> _WHAT YOU NEED TO DO_:
Count the lines in the data below that contain the string "truth", and reply with only that number.
═════ DATA IN THIS EXERCISE ═════
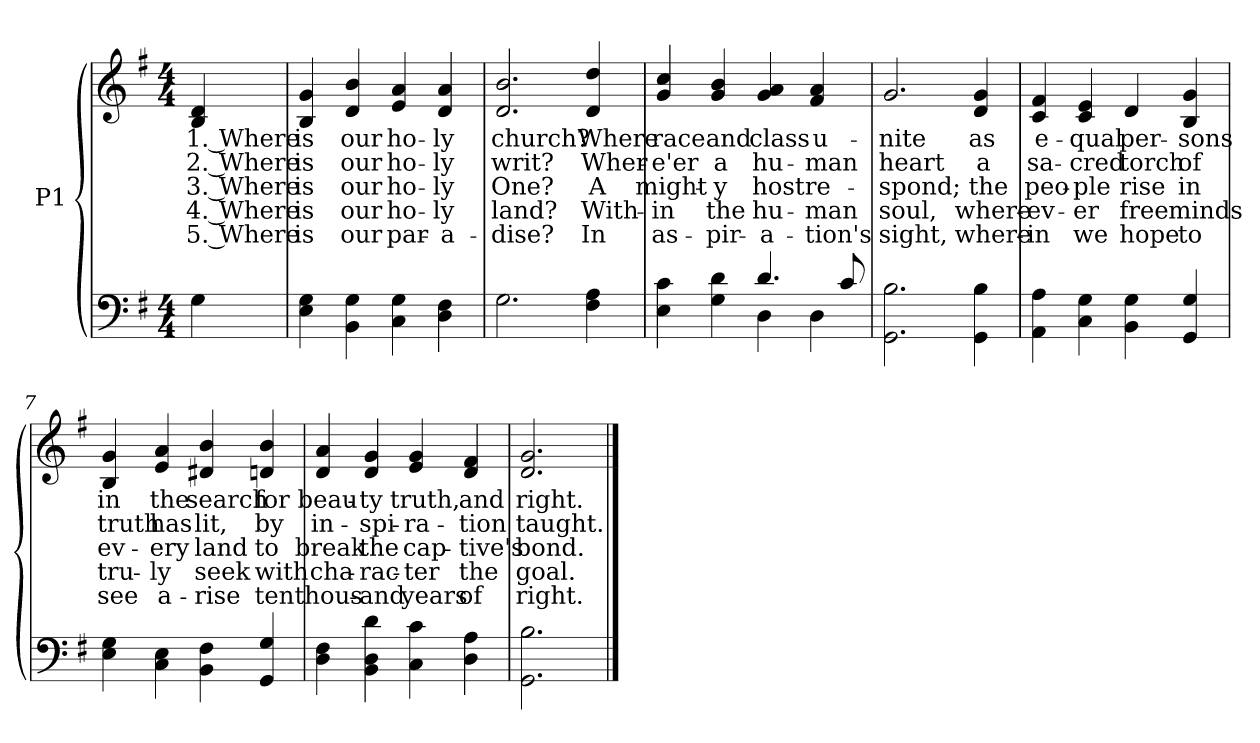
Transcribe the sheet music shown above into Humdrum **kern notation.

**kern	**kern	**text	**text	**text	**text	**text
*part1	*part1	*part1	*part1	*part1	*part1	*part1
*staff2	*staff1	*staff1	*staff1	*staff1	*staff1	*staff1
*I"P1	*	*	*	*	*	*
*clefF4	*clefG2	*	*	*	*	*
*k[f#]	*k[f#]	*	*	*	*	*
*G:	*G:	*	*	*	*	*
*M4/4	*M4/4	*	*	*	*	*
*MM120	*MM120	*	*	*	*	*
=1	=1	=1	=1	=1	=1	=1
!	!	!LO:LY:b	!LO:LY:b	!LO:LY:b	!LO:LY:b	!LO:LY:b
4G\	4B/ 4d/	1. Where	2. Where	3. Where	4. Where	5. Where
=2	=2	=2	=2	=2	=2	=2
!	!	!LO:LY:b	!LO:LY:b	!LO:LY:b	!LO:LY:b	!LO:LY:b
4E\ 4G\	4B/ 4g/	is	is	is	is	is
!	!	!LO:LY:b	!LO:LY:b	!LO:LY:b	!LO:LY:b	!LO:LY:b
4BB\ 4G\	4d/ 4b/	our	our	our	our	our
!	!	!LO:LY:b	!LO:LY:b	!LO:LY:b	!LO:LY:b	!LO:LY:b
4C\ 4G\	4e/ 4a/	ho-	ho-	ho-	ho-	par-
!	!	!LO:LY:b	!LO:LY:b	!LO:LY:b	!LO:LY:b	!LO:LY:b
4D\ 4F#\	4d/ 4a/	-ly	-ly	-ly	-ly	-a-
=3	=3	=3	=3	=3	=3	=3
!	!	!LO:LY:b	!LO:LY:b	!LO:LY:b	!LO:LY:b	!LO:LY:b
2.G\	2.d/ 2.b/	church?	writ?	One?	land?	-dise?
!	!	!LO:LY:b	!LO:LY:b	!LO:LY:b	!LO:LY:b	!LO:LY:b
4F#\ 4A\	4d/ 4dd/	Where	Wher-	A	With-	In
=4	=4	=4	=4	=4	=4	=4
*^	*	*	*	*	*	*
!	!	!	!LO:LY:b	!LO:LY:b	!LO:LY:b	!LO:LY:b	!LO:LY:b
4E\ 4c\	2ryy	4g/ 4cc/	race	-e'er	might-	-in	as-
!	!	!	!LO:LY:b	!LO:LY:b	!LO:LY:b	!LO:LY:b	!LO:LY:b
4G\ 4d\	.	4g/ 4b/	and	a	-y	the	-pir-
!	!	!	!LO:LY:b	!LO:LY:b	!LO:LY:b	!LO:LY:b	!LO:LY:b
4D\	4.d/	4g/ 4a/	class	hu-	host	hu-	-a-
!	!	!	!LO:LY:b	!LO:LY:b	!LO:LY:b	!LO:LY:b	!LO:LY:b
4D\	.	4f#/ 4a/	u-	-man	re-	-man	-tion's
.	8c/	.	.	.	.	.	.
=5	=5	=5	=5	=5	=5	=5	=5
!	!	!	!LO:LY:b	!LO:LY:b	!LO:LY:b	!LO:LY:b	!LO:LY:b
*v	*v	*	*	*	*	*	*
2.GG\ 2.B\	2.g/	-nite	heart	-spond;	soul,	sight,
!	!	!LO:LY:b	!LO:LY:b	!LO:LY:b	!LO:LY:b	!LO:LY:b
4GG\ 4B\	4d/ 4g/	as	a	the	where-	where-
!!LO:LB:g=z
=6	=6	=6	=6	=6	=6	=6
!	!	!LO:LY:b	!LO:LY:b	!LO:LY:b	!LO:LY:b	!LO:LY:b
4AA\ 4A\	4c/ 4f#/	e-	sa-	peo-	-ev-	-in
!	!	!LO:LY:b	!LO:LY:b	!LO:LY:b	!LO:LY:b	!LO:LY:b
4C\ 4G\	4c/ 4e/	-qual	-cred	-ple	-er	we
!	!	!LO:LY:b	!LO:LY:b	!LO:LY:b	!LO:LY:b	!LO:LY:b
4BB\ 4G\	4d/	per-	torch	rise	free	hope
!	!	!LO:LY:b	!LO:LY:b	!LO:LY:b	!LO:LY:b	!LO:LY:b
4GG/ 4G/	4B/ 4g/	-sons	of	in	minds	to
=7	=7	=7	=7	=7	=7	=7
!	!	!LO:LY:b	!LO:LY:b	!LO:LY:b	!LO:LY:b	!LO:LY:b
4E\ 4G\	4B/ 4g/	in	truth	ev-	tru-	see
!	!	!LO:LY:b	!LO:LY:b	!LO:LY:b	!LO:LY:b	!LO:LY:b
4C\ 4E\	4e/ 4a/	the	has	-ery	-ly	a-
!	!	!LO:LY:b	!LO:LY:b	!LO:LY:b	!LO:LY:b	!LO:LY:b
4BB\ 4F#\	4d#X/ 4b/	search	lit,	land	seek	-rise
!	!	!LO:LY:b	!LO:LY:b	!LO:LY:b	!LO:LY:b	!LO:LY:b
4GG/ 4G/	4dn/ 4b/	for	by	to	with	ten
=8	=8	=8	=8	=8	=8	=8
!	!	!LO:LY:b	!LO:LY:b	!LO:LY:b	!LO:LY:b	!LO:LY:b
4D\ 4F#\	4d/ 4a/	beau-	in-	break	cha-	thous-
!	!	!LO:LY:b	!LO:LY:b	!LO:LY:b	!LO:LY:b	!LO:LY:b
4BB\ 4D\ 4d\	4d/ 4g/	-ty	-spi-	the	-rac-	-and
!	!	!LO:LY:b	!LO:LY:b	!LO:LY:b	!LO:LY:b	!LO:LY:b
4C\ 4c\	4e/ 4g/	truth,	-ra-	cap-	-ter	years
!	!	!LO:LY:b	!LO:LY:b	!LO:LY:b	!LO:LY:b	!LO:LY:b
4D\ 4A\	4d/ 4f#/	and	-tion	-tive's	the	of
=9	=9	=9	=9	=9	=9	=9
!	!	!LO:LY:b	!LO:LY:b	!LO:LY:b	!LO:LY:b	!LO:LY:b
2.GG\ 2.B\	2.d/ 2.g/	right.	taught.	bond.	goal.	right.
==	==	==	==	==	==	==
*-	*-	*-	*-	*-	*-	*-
═════
═════ DATA IN THIS EXERCISE ═════
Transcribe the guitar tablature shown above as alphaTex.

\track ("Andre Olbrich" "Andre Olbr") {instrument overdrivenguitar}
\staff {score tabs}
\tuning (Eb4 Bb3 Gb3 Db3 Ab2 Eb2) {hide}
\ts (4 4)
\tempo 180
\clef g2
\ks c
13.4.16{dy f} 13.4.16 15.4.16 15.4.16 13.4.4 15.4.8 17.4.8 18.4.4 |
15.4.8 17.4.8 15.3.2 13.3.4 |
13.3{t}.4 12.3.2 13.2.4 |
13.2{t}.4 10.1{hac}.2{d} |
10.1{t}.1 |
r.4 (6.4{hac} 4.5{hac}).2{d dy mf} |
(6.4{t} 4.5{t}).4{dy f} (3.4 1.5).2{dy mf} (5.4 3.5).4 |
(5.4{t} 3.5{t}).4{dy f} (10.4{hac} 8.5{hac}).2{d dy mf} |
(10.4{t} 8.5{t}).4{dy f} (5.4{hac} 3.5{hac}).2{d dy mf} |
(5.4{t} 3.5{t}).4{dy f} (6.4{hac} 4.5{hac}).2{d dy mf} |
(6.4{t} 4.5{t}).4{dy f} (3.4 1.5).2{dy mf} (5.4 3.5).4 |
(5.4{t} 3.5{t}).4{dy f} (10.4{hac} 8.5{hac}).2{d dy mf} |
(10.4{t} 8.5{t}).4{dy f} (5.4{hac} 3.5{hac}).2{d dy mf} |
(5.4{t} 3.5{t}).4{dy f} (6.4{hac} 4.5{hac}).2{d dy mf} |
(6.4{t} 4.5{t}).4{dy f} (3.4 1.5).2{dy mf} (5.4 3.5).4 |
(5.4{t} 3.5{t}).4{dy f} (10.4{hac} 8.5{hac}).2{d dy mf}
═════
═════ DATA IN THIS EXERCISE ═════
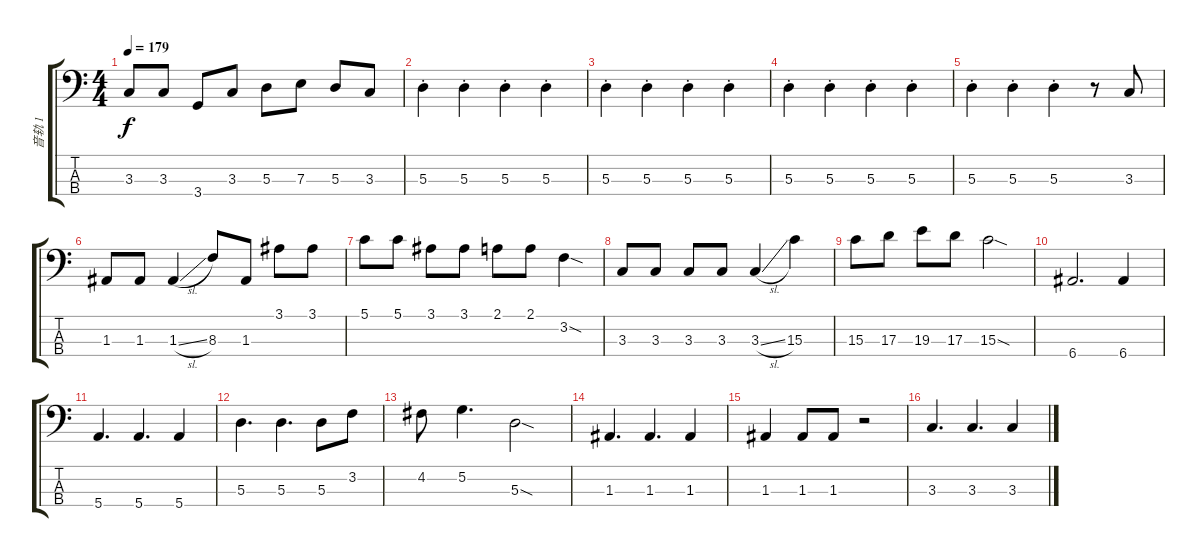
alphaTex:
═════
> _TASK RESULT_:
2